Margaret se quedó mirando con incredulidad. “¿Qué… qué es esto?”
Sophie tragó saliva. «Es trabajo. Por favor… déjame explicarte».
Los agentes, al darse cuenta de que no había peligro inmediato, retrocedieron y permitieron que Sophie hablara. Explicó que trabajaba a distancia para una agencia de publicidad con sede en Londres, pero que también había realizado proyectos freelance para clientes en el extranjero. Uno de esos proyectos consistía en crear contenido de vídeo para un discreto lanzamiento de producto que requería absoluta confidencialidad. Había estado usando el baño como espacio insonorizado temporal, ya que el agua corriente impedía que se oyera cualquier sonido a través de las delgadas paredes de la casa.
Margaret estaba atónita, pero seguía desconfiada. “¿Y las voces?”
Sophie dudó. «Esas eran grabaciones de voz en off de un cliente de Nueva York. Las usamos para sincronizar las imágenes».

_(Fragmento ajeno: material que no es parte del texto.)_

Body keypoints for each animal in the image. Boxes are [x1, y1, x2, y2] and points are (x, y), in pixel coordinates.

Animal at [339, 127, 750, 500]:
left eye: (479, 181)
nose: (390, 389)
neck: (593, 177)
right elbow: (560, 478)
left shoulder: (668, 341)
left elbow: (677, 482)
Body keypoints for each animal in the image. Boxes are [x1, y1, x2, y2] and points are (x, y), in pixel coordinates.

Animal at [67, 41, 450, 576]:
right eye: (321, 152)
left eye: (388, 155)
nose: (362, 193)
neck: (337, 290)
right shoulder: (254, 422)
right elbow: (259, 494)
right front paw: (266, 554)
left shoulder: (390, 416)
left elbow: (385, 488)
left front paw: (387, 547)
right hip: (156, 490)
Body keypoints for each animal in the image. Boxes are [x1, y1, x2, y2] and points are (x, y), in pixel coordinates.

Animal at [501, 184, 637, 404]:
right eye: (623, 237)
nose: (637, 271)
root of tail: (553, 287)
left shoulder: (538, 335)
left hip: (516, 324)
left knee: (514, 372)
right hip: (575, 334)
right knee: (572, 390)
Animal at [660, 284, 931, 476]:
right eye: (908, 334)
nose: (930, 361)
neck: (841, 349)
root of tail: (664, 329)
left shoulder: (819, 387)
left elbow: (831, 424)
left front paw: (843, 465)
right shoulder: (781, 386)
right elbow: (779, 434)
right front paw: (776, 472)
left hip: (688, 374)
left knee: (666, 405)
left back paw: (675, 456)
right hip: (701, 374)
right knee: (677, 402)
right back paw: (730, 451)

Los oficiales confirmaron que no hubo ningún delito, pero la tensión entre Margaret y Sophie ahora era palpable.
Durante los siguientes días, la casa parecía un campo minado. Margaret evitaba a Sophie, pero las preguntas sin respuesta la atormentaban. ¿Por qué ocultarle semejante trabajo a la familia?
Una noche, James finalmente confrontó a Sophie. Bajo presión, Sophie confesó toda la verdad. Si bien había trabajado como freelance, las sesiones en el baño no solo se trataban de privacidad; se trataban de proteger a un cliente cuya identidad podría causar problemas a la familia de James.
El cliente era un periodista de investigación independiente que producía reportajes sobre corrupción corporativa. Sophie había sido contratada para editar pruebas de video confidenciales, y temía que si alguien lo supiera, incluso sus suegros, pudiera ponerlos en peligro. El agua corriente no solo servía para enmascarar el sonido, sino como señuelo en caso de que alguien intentara espiar.
Margaret, aunque al principio le daba vergüenza llamar a la policía, acabó entendiendo. Incluso admitió que admiraba el compromiso de Sophie, aunque ojalá hubiera confiado lo suficiente en ellos como para explicárselo antes.
Al final, el incidente se convirtió en un secreto familiar. Pero para Margaret, esa noche siempre sería aquella en la que una inocente “ducha larga” casi se convirtió en una investigación criminal.